La tua scuola è sostenibile?

Scritto il 26 Aprile 2021

Non siamo abituati a pensare alla scuola come a qualcosa che “inquina”, eppure è così: tutte le attività umane hanno un impatto ambientale e generano, direttamente e indirettamente, emissioni di CO2 dannose per l’atmosfera terrestre. Ogni edificio, ogni attività lavorativa, ogni passatempo e ogni acquisto incidono sull’ambiente con conseguenze più o meno significative. In alcuni casi basta davvero poco per limitare l’impatto ambientale, mentre in altri è necessario impegnarsi a livello globale e apportare cambiamenti su larga scala. In ogni caso, conoscere l’entità di questo impatto è il primo passo per ridurlo ed è per questo che, per rendere più sostenibile la tua scuola, è importante imparare a conoscere gli aspetti che incidono sull’ambiente che ci circonda. Ecco quali fattori occorre considerare.

Prima di cominciare

Per calcolare l’impatto ambientale della tua scuola, dovrai prima di tutto considerarla nelle sue caratteristiche fondamentali: quanto è grande l’edificio? Da quanti piani è composto? Quando è stato costruito? Quante persone vi transitano giornalmente, fra studenti, insegnanti e personale non docente, e per quante ore alla settimana? Che tipo di ambienti esistono all’interno dell’edificio? Oltre a classi e uffici, ci sono anche palestre o impianti sportivi e laboratori? Queste sono le informazioni principali e anche le più semplici da ottenere.

 

Quanto consuma la tua scuola?

Uno dei principali fattori che determinano l’impatto ambientale di un edificio è il consumo di energia elettrica, specialmente se questa viene da fonti non rinnovabili. In casa, il consumo è quello che puoi vedere riportato sulla bolletta del fornitore elettrico, che indica i KWh consumati mensilmente. Lo stesso, su una scala ovviamente molto più ampia, avviene per la scuola. A seconda del fornitore e del tipo di impianto si avranno, ovviamente, consumi diversi. Un’altra voce che incide molto sull’impatto ambientale è il riscaldamento e, anche in questo caso, la bolletta dell’azienda che eroga il servizio riporta tutte le informazioni necessarie. In Italia il sistema di riscaldamento più comune è il gas metano, il cui consumo viene misurato in metri cubi, ma in alcuni edifici si utilizza anche il gasolio. L’ultima voce di consumo importante da prendere in considerazione è l’acqua: quanta se ne consuma ogni mese nella tua scuola? Per cosa la si usa? Si tratta solo dell’acqua utilizzata nei servizi igienici o una parte del consumo è destinata anche alla cura delle piante nel giardino o nel cortile? Tutti questi consumi influenzano in modo diretto l’impatto ambientale della scuola.

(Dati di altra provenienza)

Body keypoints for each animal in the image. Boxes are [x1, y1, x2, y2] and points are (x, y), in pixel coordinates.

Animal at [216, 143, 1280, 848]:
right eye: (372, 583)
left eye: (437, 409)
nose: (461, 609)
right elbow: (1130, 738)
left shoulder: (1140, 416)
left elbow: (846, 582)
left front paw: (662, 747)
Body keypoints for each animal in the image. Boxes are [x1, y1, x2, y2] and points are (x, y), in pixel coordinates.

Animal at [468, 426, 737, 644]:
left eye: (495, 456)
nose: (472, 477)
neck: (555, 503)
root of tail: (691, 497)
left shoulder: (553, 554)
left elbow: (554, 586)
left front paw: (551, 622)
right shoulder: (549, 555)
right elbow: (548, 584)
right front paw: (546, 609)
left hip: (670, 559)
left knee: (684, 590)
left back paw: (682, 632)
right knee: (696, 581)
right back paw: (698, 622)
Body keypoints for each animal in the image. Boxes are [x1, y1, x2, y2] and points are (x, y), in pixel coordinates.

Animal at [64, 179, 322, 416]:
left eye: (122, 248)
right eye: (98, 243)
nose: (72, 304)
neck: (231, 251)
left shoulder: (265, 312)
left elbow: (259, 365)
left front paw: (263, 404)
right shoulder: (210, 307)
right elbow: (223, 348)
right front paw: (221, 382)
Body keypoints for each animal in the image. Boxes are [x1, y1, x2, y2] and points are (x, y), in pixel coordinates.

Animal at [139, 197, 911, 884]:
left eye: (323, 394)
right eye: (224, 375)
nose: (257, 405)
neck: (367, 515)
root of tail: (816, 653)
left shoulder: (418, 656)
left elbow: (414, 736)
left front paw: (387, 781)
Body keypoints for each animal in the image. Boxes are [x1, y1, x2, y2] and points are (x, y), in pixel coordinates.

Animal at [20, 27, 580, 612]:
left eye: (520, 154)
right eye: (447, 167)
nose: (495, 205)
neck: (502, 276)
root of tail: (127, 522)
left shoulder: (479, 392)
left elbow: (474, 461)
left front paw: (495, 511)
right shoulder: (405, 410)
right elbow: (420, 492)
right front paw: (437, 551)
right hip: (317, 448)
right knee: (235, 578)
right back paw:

La scuola produce rifiuti!

Non solo la scuola, a dire il vero. Tutte le attività umane producono materiali di scarto, ovvero rifiuti, che è importante gestire in modo equilibrato e sostenibile. In una scuola, per esempio, è ragionevole pensare che una buona parte dei rifiuti prodotti siano costituiti da materiali cartacei, che sono fra i più facili da riciclare. Per questo è importante non solo che la scuola sia dotata di cestini per la raccolta differenziata, ma anche che questi siano usati con responsabilità, non gettandovi rifiuti di altro genere e facendo attenzione ad alcune distinzioni importanti (per esempio al fatto che la carta chimica degli scontrini non sia riciclabile e che le confezioni che contengono elementi di plastica non vanno smaltite nella carta).

 

L’impatto ambientale indiretto

A contribuire all’impatto ambientale della scuola non è solo ciò che avviene al suo interno durante le ore di lezione, ma anche ciò che avviene prima e dopo. Ogni giorno, infatti, una certa quantità di persone devono spostarsi per raggiungere la scuola e poi tornare a casa: come vengono effettuati questi spostamenti e quanto durano? Studenti e insegnanti provengono più o meno tutti dalla stessa area? In che percentuale possono raggiungere l’edificio a piedi o in bicicletta? La scuola è ben servita dai trasporti pubblici o gli spostamenti sono lasciati per lo più ai veicoli privati? Inutile dire che questa modalità di trasporto è quella con il maggior impatto ambientale e quindi, senza dubbio, la meno desiderabile.